Task item:
Every line below between the line holding "<source format=gbr>" and the line holding "G04 Gerber Fmt", inclusive, should be repeated exactly, and all other lines omitted.
===== Information supplied
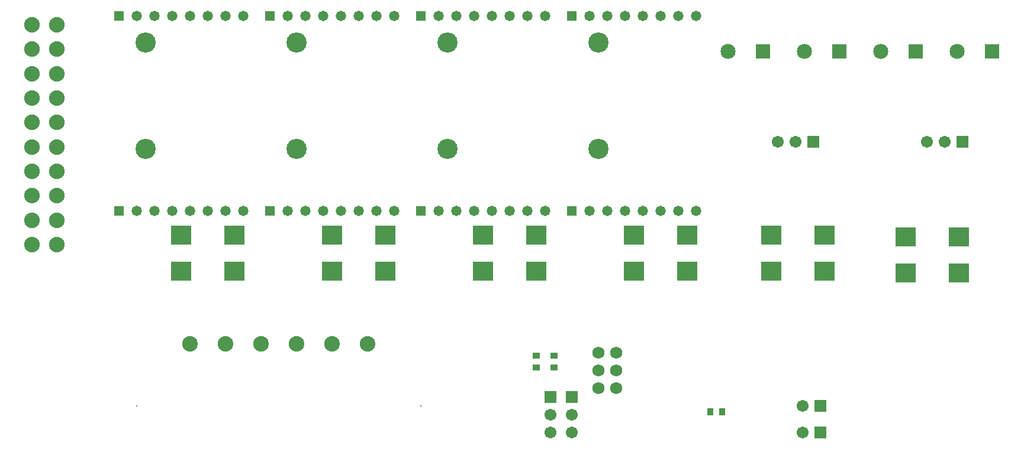
<source format=gbs>
G04*
G04 #@! TF.GenerationSoftware,Altium Limited,Altium Designer,19.0.12 (326)*
G04*
G04 Layer_Color=16711935*
%FSLAX24Y24*%
%MOIN*%
G70*
G01*
G75*
%ADD24R,0.0671X0.0671*%
%ADD25C,0.0671*%
%ADD26C,0.0848*%
%ADD27R,0.0848X0.0848*%
%ADD28R,0.0580X0.0580*%
%ADD29C,0.0580*%
%ADD30C,0.0680*%
%ADD31R,0.0671X0.0671*%
%ADD32C,0.0879*%
%ADD33C,0.0080*%
%ADD34C,0.0881*%
%ADD35C,0.1138*%
%ADD62R,0.1180X0.1080*%
%ADD63R,0.0375X0.0434*%
%ADD64R,0.0434X0.0375*%
D24*
X62000Y17400D02*
D03*
X53600D02*
D03*
X54000Y2500D02*
D03*
Y1000D02*
D03*
D25*
X61000Y17400D02*
D03*
X60000D02*
D03*
X52600D02*
D03*
X51600D02*
D03*
X40000Y1000D02*
D03*
Y2000D02*
D03*
X38800Y1000D02*
D03*
Y2000D02*
D03*
X53000Y2500D02*
D03*
Y1000D02*
D03*
D26*
X61709Y22500D02*
D03*
X57409D02*
D03*
X53109D02*
D03*
X48809D02*
D03*
D27*
X63678D02*
D03*
X59378D02*
D03*
X55078D02*
D03*
X50778D02*
D03*
D28*
X14500Y13500D02*
D03*
Y24500D02*
D03*
X23000Y13500D02*
D03*
Y24500D02*
D03*
X31500D02*
D03*
Y13500D02*
D03*
X40000D02*
D03*
Y24500D02*
D03*
D29*
X15500Y13500D02*
D03*
X16500D02*
D03*
X17500D02*
D03*
X18500D02*
D03*
X19500D02*
D03*
X20500D02*
D03*
X21500D02*
D03*
X15500Y24500D02*
D03*
X16500D02*
D03*
X17500D02*
D03*
X18500D02*
D03*
X19500D02*
D03*
X20500D02*
D03*
X21500D02*
D03*
X24000Y13500D02*
D03*
X25000D02*
D03*
X26000D02*
D03*
X27000D02*
D03*
X28000D02*
D03*
X29000D02*
D03*
X30000D02*
D03*
X24000Y24500D02*
D03*
X25000D02*
D03*
X26000D02*
D03*
X27000D02*
D03*
X28000D02*
D03*
X29000D02*
D03*
X30000D02*
D03*
X38500D02*
D03*
X37500D02*
D03*
X36500D02*
D03*
X35500D02*
D03*
X34500D02*
D03*
X33500D02*
D03*
X32500D02*
D03*
X38500Y13500D02*
D03*
X37500D02*
D03*
X36500D02*
D03*
X35500D02*
D03*
X34500D02*
D03*
X33500D02*
D03*
X32500D02*
D03*
X41000D02*
D03*
X42000D02*
D03*
X43000D02*
D03*
X44000D02*
D03*
X45000D02*
D03*
X46000D02*
D03*
X47000D02*
D03*
X41000Y24500D02*
D03*
X42000D02*
D03*
X43000D02*
D03*
X44000D02*
D03*
X45000D02*
D03*
X46000D02*
D03*
X47000D02*
D03*
D30*
X41500Y3500D02*
D03*
Y4500D02*
D03*
Y5500D02*
D03*
X42500Y3500D02*
D03*
Y4500D02*
D03*
Y5500D02*
D03*
D31*
X40000Y3000D02*
D03*
X38800D02*
D03*
D32*
X28500Y6000D02*
D03*
X18500D02*
D03*
X20500D02*
D03*
X22500D02*
D03*
X24500D02*
D03*
X26500D02*
D03*
D33*
X31500Y2500D02*
D03*
X15500D02*
D03*
D34*
X9622Y11598D02*
D03*
X11000D02*
D03*
Y24000D02*
D03*
X9622D02*
D03*
X11000Y22622D02*
D03*
X9622D02*
D03*
X11000Y21244D02*
D03*
X9622D02*
D03*
X11000Y19866D02*
D03*
X9622D02*
D03*
X11000Y18488D02*
D03*
X9622D02*
D03*
X11000Y17110D02*
D03*
X9622D02*
D03*
X11000Y15732D02*
D03*
X9622D02*
D03*
X11000Y14354D02*
D03*
X9622D02*
D03*
X11000Y12976D02*
D03*
X9622D02*
D03*
D35*
X16000Y23000D02*
D03*
Y17000D02*
D03*
X24500Y23000D02*
D03*
Y17000D02*
D03*
X33000Y23000D02*
D03*
Y17000D02*
D03*
X41500Y23000D02*
D03*
Y17000D02*
D03*
D62*
X54250Y12120D02*
D03*
Y10100D02*
D03*
X51230D02*
D03*
Y12120D02*
D03*
X61820Y12020D02*
D03*
Y10000D02*
D03*
X58800D02*
D03*
Y12020D02*
D03*
X26500Y10100D02*
D03*
Y12120D02*
D03*
X29520D02*
D03*
Y10100D02*
D03*
X46520D02*
D03*
Y12120D02*
D03*
X43500D02*
D03*
Y10100D02*
D03*
X38020D02*
D03*
Y12120D02*
D03*
X35000D02*
D03*
Y10100D02*
D03*
X21020D02*
D03*
Y12120D02*
D03*
X18000D02*
D03*
Y10100D02*
D03*
D63*
X48484Y2160D02*
D03*
X47796D02*
D03*
D64*
X39000Y5344D02*
D03*
Y4656D02*
D03*
X38000Y5344D02*
D03*
Y4656D02*
D03*
M02*

</source>
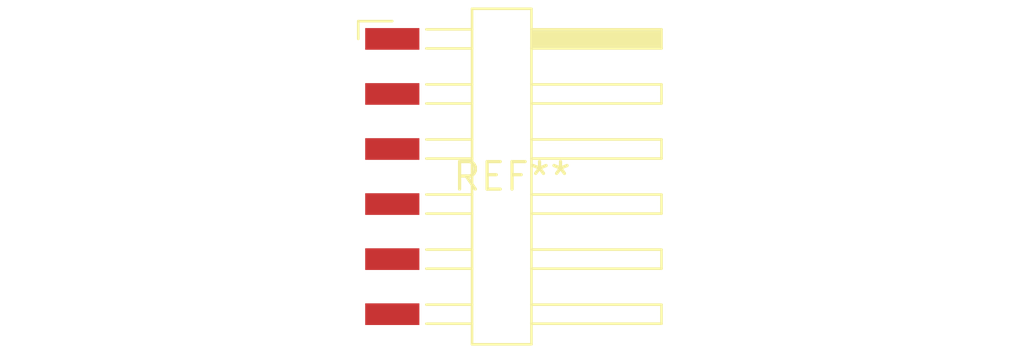
<source format=kicad_pcb>
(kicad_pcb (version 20240108) (generator pcbnew)

  (general
    (thickness 1.6)
  )

  (paper "A4")
  (layers
    (0 "F.Cu" signal)
    (31 "B.Cu" signal)
    (32 "B.Adhes" user "B.Adhesive")
    (33 "F.Adhes" user "F.Adhesive")
    (34 "B.Paste" user)
    (35 "F.Paste" user)
    (36 "B.SilkS" user "B.Silkscreen")
    (37 "F.SilkS" user "F.Silkscreen")
    (38 "B.Mask" user)
    (39 "F.Mask" user)
    (40 "Dwgs.User" user "User.Drawings")
    (41 "Cmts.User" user "User.Comments")
    (42 "Eco1.User" user "User.Eco1")
    (43 "Eco2.User" user "User.Eco2")
    (44 "Edge.Cuts" user)
    (45 "Margin" user)
    (46 "B.CrtYd" user "B.Courtyard")
    (47 "F.CrtYd" user "F.Courtyard")
    (48 "B.Fab" user)
    (49 "F.Fab" user)
    (50 "User.1" user)
    (51 "User.2" user)
    (52 "User.3" user)
    (53 "User.4" user)
    (54 "User.5" user)
    (55 "User.6" user)
    (56 "User.7" user)
    (57 "User.8" user)
    (58 "User.9" user)
  )

  (setup
    (pad_to_mask_clearance 0)
    (pcbplotparams
      (layerselection 0x00010fc_ffffffff)
      (plot_on_all_layers_selection 0x0000000_00000000)
      (disableapertmacros false)
      (usegerberextensions false)
      (usegerberattributes false)
      (usegerberadvancedattributes false)
      (creategerberjobfile false)
      (dashed_line_dash_ratio 12.000000)
      (dashed_line_gap_ratio 3.000000)
      (svgprecision 4)
      (plotframeref false)
      (viasonmask false)
      (mode 1)
      (useauxorigin false)
      (hpglpennumber 1)
      (hpglpenspeed 20)
      (hpglpendiameter 15.000000)
      (dxfpolygonmode false)
      (dxfimperialunits false)
      (dxfusepcbnewfont false)
      (psnegative false)
      (psa4output false)
      (plotreference false)
      (plotvalue false)
      (plotinvisibletext false)
      (sketchpadsonfab false)
      (subtractmaskfromsilk false)
      (outputformat 1)
      (mirror false)
      (drillshape 1)
      (scaleselection 1)
      (outputdirectory "")
    )
  )

  (net 0 "")

  (footprint "Harwin_M20-89006xx_1x06_P2.54mm_Horizontal" (layer "F.Cu") (at 0 0))

)

</source>
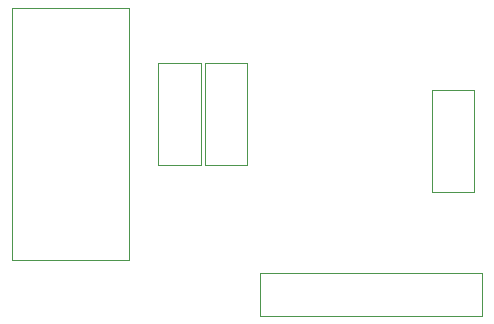
<source format=gbr>
%TF.GenerationSoftware,KiCad,Pcbnew,8.0.2*%
%TF.CreationDate,2025-07-17T16:33:10+07:00*%
%TF.ProjectId,PicoLink,5069636f-4c69-46e6-9b2e-6b696361645f,rev?*%
%TF.SameCoordinates,Original*%
%TF.FileFunction,Other,User*%
%FSLAX46Y46*%
G04 Gerber Fmt 4.6, Leading zero omitted, Abs format (unit mm)*
G04 Created by KiCad (PCBNEW 8.0.2) date 2025-07-17 16:33:10*
%MOMM*%
%LPD*%
G01*
G04 APERTURE LIST*
%ADD10C,0.050000*%
G04 APERTURE END LIST*
D10*
%TO.C,J8*%
X146630000Y-105800000D02*
X146630000Y-109400000D01*
X146630000Y-109400000D02*
X165480000Y-109400000D01*
X165480000Y-105800000D02*
X146630000Y-105800000D01*
X165480000Y-109400000D02*
X165480000Y-105800000D01*
%TO.C,J4*%
X138050000Y-87975000D02*
X138050000Y-96625000D01*
X138050000Y-96625000D02*
X141650000Y-96625000D01*
X141650000Y-87975000D02*
X138050000Y-87975000D01*
X141650000Y-96625000D02*
X141650000Y-87975000D01*
%TO.C,J3*%
X125680000Y-83320000D02*
X125680000Y-104680000D01*
X125680000Y-104680000D02*
X135580000Y-104680000D01*
X135580000Y-83320000D02*
X125680000Y-83320000D01*
X135580000Y-104680000D02*
X135580000Y-83320000D01*
%TO.C,J7*%
X142000000Y-87960000D02*
X142000000Y-96610000D01*
X142000000Y-96610000D02*
X145600000Y-96610000D01*
X145600000Y-87960000D02*
X142000000Y-87960000D01*
X145600000Y-96610000D02*
X145600000Y-87960000D01*
%TO.C,J9*%
X161200000Y-98940002D02*
X164800000Y-98940004D01*
X161200001Y-90290003D02*
X161200000Y-98940002D01*
X164800000Y-98940004D02*
X164800001Y-90290003D01*
X164800001Y-90290003D02*
X161200001Y-90290003D01*
%TD*%
M02*

</source>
==========
Response to this task:
<source format=gbr>
%TF.GenerationSoftware,KiCad,Pcbnew,8.0.2*%
%TF.CreationDate,2025-07-17T16:33:10+07:00*%
%TF.ProjectId,PicoLink,5069636f-4c69-46e6-9b2e-6b696361645f,rev?*%
%TF.SameCoordinates,Original*%
%TF.FileFunction,Other,User*%
%FSLAX46Y46*%
G04 Gerber Fmt 4.6, Leading zero omitted, Abs format (unit mm)*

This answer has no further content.